A living, breathing skyscraper towers across the skyline in the Kai Tak area of Kowloon, Hong Kong. Designed by Midori Architects, the SkyHive Skyscraper, otherwise known as the Aero Hive, seamlessly works nature into the physical aspects of a mixed-use office complex.

Large vertical diaphragms facilitate the buildings’ air intake and outtake systems, contoured into atria that bring in oxygen and release carbon dioxide using natural elements to limit the need for electricity. This remarkable design contradicts the common belief that tall buildings cannot be sustainable due to an inability to use wind patterns. Bucking that philosophy, the SkyHive was built following extensive research regarding geometric design elements, solar insolation, and CFD analysis.

Wind effects on different-shaped buildings (circular, square, triangular, and hexagonal) were analyzed using CFD simulation software. The team ultimately found that a hexagonal design and twisting features would allow the building to self-shade, helping cool the interiors all throughout. And with two towers side by side, the buildings offer each other even more shade as the day progresses. Three wind scoops on each tower take advantage of wind patterns, funneling the wind inside at prime times. The windows were designed to contribute to optimum air flow in conjunction with the rest of the system.

Creating a breathing building requires more than a twist here and an atrium there, of course. To capture all of the natural elements key to sustainable design, the architects also had to consider the buildings’ respective orientations. In addition to taking advantage of natural winds and building in shade, the buildings are positioned to avoid direct solar heat. The design also reduces glare into the office spaces.
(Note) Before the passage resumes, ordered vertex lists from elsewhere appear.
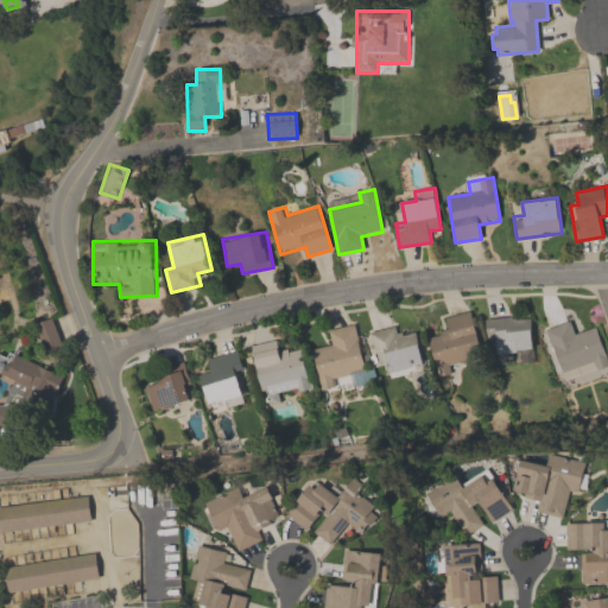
[(444,318),(470,312),(482,360),(436,372),(428,336),(448,331),(444,318)]
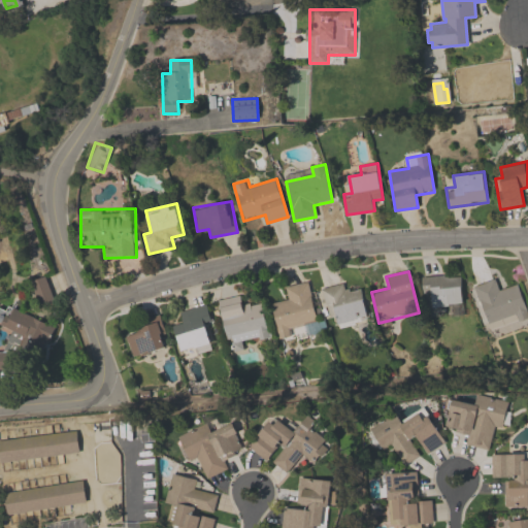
[(424,298),(422,277),(460,273),(463,305),(433,308),(431,297),(424,298)]
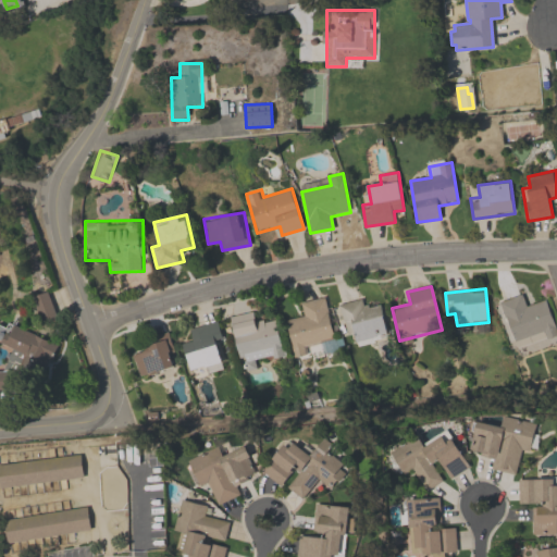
[(515,342),(500,300),(522,293),(527,305),(546,298),(556,329),(556,335),(547,339),(545,331),(515,342)]
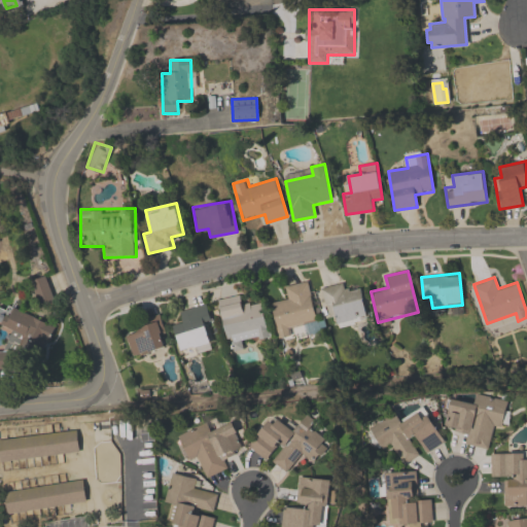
[(285,285),(309,281),(318,331),(278,339),(271,301),(287,297),(285,285)]
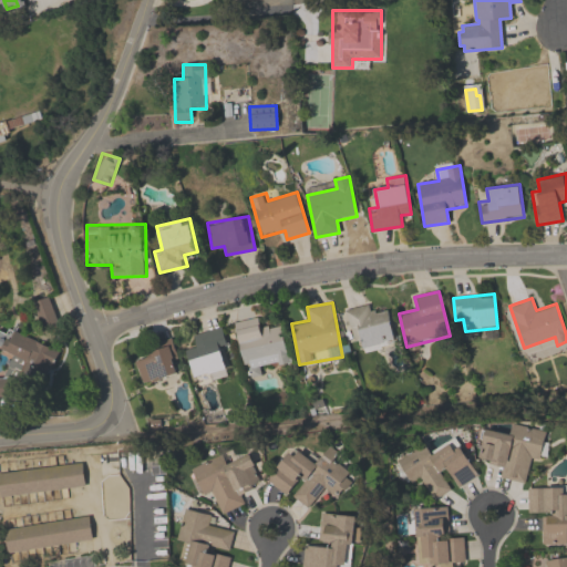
[(344,310),(370,305),(372,313),(388,310),(394,341),(353,350),(344,310)]
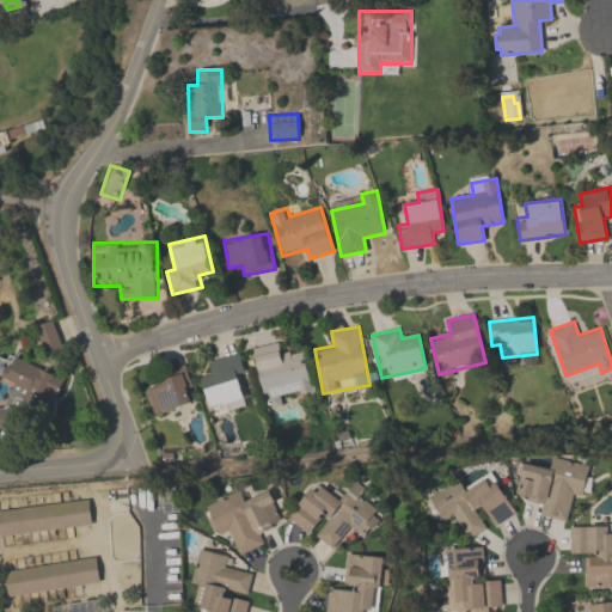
[(254,347),(277,342),(281,354),(304,348),(313,390),(283,396),(285,404),(267,408),(254,347)]
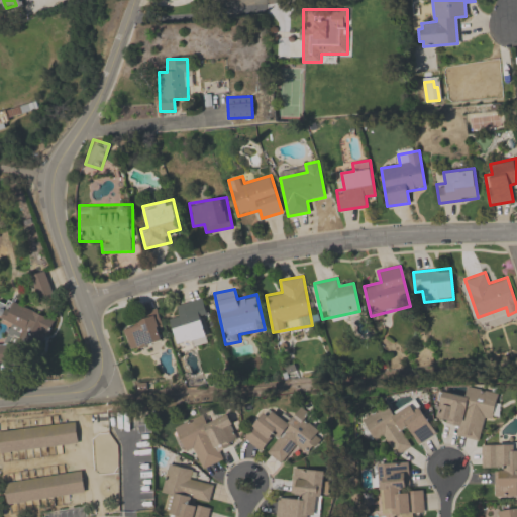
[(179,351),(170,318),(179,315),(176,304),(200,297),(212,342),(179,351)]
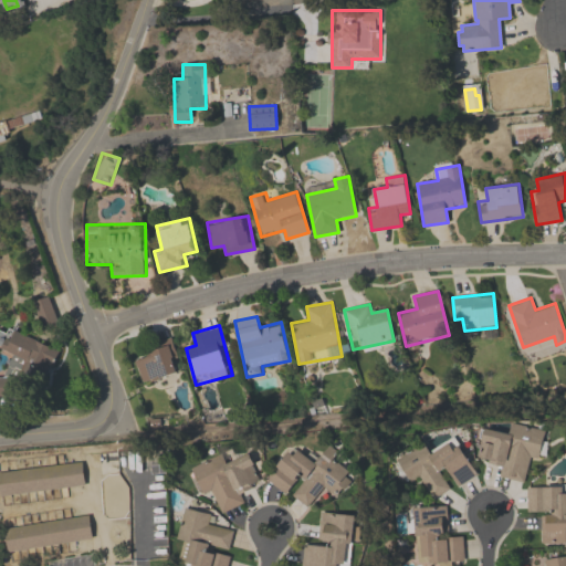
[(3,380),(12,356),(2,353),(10,332),(58,350),(46,379),(34,375),(23,401),(0,392),(0,381),(1,379),(3,380)]
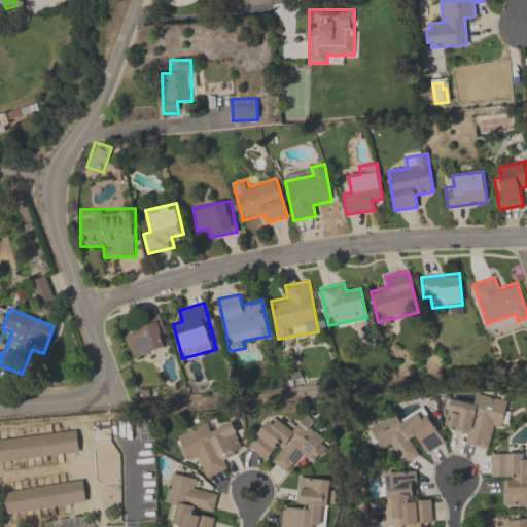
[(123,336),(155,316),(170,341),(137,360),(123,336)]
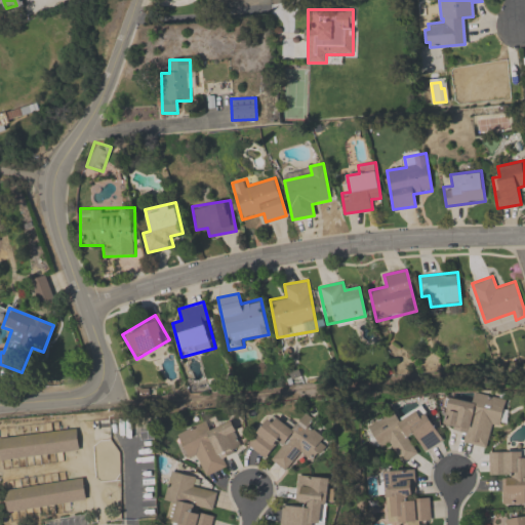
[(445,428),(449,398),(473,402),(474,393),(506,397),(501,427),(491,425),(487,447),(465,443),(466,431),(445,428)]
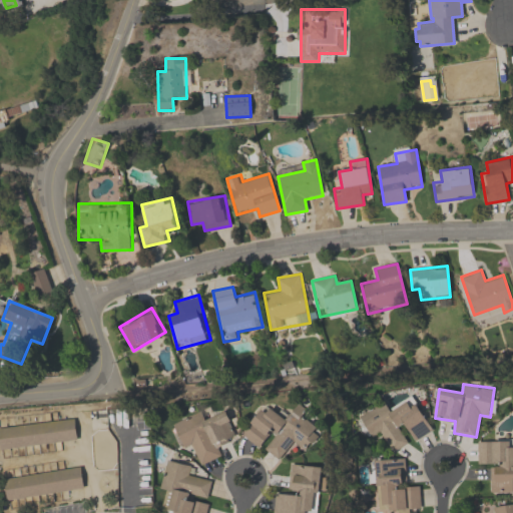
[(412,443),(392,452),(382,432),(371,438),(359,415),(386,401),(390,409),(414,397),(432,431),(411,442),(412,443)]
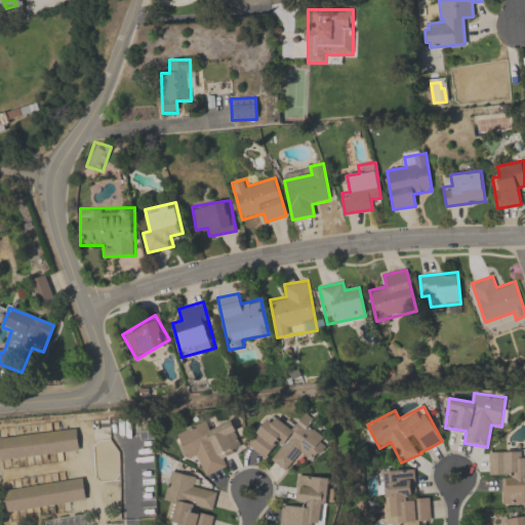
[(292,430),(301,418),(330,440),(314,462),(300,453),(287,472),(269,458),(268,460),(247,445),(270,413),(292,430)]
The top of the skyscraper defies the traditional architectural design typically used to house heating, cooling, and electrical systems. Instead, the SkyHive offers an expansive green space on each tower. Working to be part of the solution for the effects of a high-density area that contributes to air pollution, the gardens here further enhance the living design in an area where tropical heat directly contributes to a reduction in air quality. The public green observatory filters pollutants and carbon dioxide while producing oxygen for the building and surrounding area. Plus, it’s a lot more pleasing to look at than massive air conditioning units.

Designer Suraksha Acharya said the design stemmed from multiple inspirations, with the goal to challenge the belief that a building of this size couldn’t be naturally ventilated. He went on to say, “The Aero Hive Office tower was developed as a part of Skyhive Skyscraper Challenge, which examines the relationship between the skyscraper and the natural world, the skyscraper and the community, and the skyscraper and the city.”

In an interview with Frank Scott from DesignPRWire, Acharya discussed the challenges of working sustainable design into a building thought to be outside the realm of possibility. He explained: “In wind climates like Hong Kong with very directional extreme winds, building shapes that are directionally sensitive are more effective than traditionally-shaped buildings. Developments in [the] structural systems of high-strength materials with increased height-to-weight ratios but reduced stiffness have become greatly affected by wind. Major structural and aerodynamic modification in the design development includes tapering, sculptured building shape, openings, and [the] twisting of the building [itself]. In addition, along with advances in visco-elastic materials like tuned mass dampers as well as structural systems like trussed tubes, the shapes of the towers become distinctly modified by the micro-ecology. To drive the natural currents to enhance air volume exchange, pressure differentials between windward (up-wind) and leeward (down-wind) faces of [the buildings] were analyzed using CFD for thorough ventilation and surface wind flow acceleration.”